À 16 heures, le ministre de l'Intérieur Gérald Darmanin, qui s'est fortement engagé sur le projet de loi immigration, marqueur du second quinquennat d'Emmanuel Macron, défendra ce texte visant, selon sa formule, à faciliter l'expulsion "de ceux qui se comportent mal" et l'intégration "de ceux qui se comportent bien". Mais dans la foulée, le projet de loi sera soumis à un premier crash test, le vote d'une motion de rejet préalable déposée par les écologistes.

Si gauche, droite et Rassemblement national (RN) faisaient bloc autour de cette motion, celle-ci pourrait être adoptée et interrompre d'emblée l'examen du projet de loi, et des plus de 2.600 amendements qui doivent être discutés sur deux semaines, week-end compris. La navette parlementaire devrait alors se poursuivre sur la base du texte du Sénat, nettement plus à droite que celui réécrit par les députés en commission.

Ce serait un coup de théâtre dont LR et le RN entendent entretenir le suspense, jusqu'à quasiment l'ouverture de la séance. "Il y a des arguments pour et des arguments contre. L'argument contre, c'est qu'évidemment nous souhaitons débattre parce que Gérald Darmanin dit tout et l'inverse. Le pour, c'est que nous sommes opposés frontalement à cette loi qui crée une nouvelle filière d'immigration" avec les régularisations facilitées de travailleurs dans des métiers en tension (restauration, BTP, etc), a résumé dimanche Marine Le Pen, forte d'un groupe de 88 députés.

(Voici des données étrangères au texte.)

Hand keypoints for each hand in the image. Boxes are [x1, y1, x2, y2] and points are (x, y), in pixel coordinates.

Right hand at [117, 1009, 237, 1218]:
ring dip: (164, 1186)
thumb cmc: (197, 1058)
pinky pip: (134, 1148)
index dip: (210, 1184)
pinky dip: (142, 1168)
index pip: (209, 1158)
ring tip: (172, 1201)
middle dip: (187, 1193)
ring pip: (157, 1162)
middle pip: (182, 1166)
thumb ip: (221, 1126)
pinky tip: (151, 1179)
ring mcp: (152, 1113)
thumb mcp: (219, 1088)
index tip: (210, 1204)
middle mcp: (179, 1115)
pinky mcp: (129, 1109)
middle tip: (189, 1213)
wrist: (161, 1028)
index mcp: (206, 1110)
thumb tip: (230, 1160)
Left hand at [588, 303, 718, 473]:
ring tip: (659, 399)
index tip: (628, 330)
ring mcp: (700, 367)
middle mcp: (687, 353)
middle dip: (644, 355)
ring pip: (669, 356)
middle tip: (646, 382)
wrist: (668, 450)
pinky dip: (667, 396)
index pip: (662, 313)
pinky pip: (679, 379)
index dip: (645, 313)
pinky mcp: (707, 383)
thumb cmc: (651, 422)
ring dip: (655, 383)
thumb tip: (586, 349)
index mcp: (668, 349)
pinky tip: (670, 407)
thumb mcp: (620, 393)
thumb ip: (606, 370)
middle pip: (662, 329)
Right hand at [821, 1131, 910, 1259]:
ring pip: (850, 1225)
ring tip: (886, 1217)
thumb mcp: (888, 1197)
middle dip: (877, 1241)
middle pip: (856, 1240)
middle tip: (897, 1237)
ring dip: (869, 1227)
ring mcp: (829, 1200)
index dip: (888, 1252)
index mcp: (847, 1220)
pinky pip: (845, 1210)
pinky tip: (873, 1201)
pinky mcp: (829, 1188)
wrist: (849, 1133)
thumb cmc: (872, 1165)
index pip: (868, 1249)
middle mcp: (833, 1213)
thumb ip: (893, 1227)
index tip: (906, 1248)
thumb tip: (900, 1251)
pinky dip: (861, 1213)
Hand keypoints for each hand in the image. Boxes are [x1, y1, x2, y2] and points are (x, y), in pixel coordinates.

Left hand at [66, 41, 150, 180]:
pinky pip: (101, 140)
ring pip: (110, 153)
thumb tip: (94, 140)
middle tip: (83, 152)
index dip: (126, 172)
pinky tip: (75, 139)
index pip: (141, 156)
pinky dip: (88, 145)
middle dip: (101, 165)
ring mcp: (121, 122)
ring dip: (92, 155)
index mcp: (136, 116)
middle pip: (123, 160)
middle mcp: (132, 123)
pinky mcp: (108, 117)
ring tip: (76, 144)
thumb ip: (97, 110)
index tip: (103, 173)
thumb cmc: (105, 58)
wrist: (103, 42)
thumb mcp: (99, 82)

"Il y a plus d'opposants que de majorité"

Pour le patron des LR Eric Ciotti, l'adoption de cette motion "aboutirait à débattre à nouveau sur le texte du Sénat", le "seul" qui "convient". Mais certains députés LR sont réticents, en particulier parmi les 17 signataires (sur 62) qui se disaient prêts fin novembre dans une tribune à discuter avec le gouvernement. "Arithmétiquement, il y a plus d'opposants que de majorité, puisqu'on a une majorité relative", a reconnu dimanche Gérald Darmanin. Mais "ce serait étonnant, sur un texte qui intéresse tout le monde, que les députés qui représentent les Français, ne veuillent pas discuter", a-t-il relativisé.

Trouver un compris avec les LR

Une manière de prendre l'opinion à témoin et de mettre la pression sur les LR. "Si les LR demain ne votent pas le texte, qui permet d'expulser 4.000 étrangers délinquants par an, que vont-ils dire à leurs électeurs ?", a lancé Gérald Darmanin qui appelle Eric Ciotti "à trouver un compromis sur un texte soutenu par 80% des Français". Gérald Darmanin, sur ce point en accord avec Elisabeth Borne, martèle ne pas vouloir recourir au 49.3, à la différence de la loi sur les retraites.

À cette fin, il entend "tendre la main" aux LR sur le délit de séjour irrégulier ou l'encadrement des régularisations. Il pourra s'appuyer au sein du camp présidentiel sur les députés du parti Horizons d'Edouard Philippe qui a proposé dimanche de limiter par "des quotas" les régularisations possibles. Mais cette main tendue d'un seul côté de l'échiquier risque d'irriter l'aile gauche de la macronie qui a aussi "ses lignes rouges", a rappelé dimanche dans les Echos son porte-voix, le président de la commission des Lois Sacha Houlié. "Il serait irresponsable d'aller au-delà de notre ADN politique (...) L'adoption du texte ne peut se faire au prix d'une division de la majorité", a-t-il prévenu, rappelant son opposition au délit de séjour irrégulier.

Un appel lancé à la gauche

Sacha Houlié a aussi lancé un appel à la gauche "qui n'a jamais obtenu autant d'avancées" sur les régularisations ou la fin de la présence des mineurs dans les lieux de rétention. Cela parait cependant exclu. Au contraire même, alors que la Nupes a implosé suite au refus de Jean-Luc Mélenchon de qualifier le Hamas de terroriste, députés LFI, communistes, socialistes et écologistes veulent montrer qu'ils peuvent se retrouver sur une "cause commune".